Begin with the end
For a year before the strategic planning process started, Proctor asked her employees one big question: “How will we know if we achieve our mission?”
There were other questions, too, like, “What do you think St. Joseph is about?” and, “What should we strive to accomplish?” but this one laid the foundation for the direction of the company. The answers would define the mission in modern times.
“Sometimes, mission statements can seem fairly lofty and hard to translate,” Proctor says. “What we created was the way to say we’ll know that we’re achieving our mission when we can achieve these three mission outcomes.”
To make a mission statement new, ask your organization to explain what it would look like to achieve it.
“Leaders have to ask themselves, ‘What are the outcomes I’m trying to drive toward?’” Proctor says. “What usually happens is people develop strategy, but they don’t know the specific outcomes they want that strategy to deliver. You’ll write metrics for the strategy that measure how well you’re doing that strategy, but it doesn’t tell you if you’re getting any closer to what your mission statement is.
“My point was, we’ve got to start with the outcomes first. We need to say, ‘These are the outcomes we expect to achieve,’ and then, ‘What’s our strategy to achieve that?’”
The input she received wound up in front of about 100 leaders, including both systemwide and local hospital executives, physicians and members of the religious congregation. During a facilitated three-day retreat that included a couple 12-hour days, they worked to condense the spectrum of feedback into three snapshots of a fulfilled mission.
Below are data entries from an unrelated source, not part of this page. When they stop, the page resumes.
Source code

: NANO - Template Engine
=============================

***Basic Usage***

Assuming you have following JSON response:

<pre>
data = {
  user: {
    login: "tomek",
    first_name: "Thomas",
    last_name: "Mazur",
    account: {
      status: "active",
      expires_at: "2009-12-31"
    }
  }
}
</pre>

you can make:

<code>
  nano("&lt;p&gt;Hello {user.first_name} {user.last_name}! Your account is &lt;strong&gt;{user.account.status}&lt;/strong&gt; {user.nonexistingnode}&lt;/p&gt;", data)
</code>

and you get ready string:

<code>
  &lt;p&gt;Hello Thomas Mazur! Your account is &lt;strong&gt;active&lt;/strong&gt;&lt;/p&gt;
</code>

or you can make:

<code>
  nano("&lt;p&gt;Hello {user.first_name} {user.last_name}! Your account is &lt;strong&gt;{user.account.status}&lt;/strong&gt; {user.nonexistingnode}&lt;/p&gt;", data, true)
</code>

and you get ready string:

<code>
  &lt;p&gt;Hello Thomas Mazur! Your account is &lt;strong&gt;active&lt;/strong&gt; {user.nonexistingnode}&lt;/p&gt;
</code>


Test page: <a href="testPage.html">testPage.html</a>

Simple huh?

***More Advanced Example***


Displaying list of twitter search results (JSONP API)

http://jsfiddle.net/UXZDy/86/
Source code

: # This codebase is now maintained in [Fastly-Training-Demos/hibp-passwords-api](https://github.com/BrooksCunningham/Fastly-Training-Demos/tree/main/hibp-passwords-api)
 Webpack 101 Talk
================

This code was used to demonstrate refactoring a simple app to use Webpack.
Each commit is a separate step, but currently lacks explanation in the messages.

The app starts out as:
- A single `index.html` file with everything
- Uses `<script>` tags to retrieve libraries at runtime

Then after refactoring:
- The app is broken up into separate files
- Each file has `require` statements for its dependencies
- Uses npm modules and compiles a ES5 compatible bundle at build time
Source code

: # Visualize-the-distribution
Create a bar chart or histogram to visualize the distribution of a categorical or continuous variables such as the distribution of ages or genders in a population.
“We had them do visioning exercises such as, ‘What would The New York Times say 10 years from now about St. Joseph Health System?’” Proctor says. “Then we would digest that and say, ‘OK, well if they said these things about us, what was really important here was this, that we had accomplished these things, that we had improved the quality for patients, etc.’ So we just kept honing down through different exercises to get more and more focused.”
The CEO’s role in this is to listen — which may not be as simple as it sounds when you’re the funnel in a very iterative, involved process.
“One of my jobs in that retreat was to listen to everything and try and synthesize it,” Proctor says. “You listen to all of the input. And then toward the end, I took it and said, ‘OK, here’s what I’m hearing. I’m hearing these things are what’s really important to us.’ And then we debated.”
With the help of a facilitator from Boston-based Center for Applied Research, the retreat helped the St. Joseph team refine three conceptual mission outcomes: That every encounter would be sacred, that patients would receive perfect care, and that St. Joseph communities would be the healthiest in the country.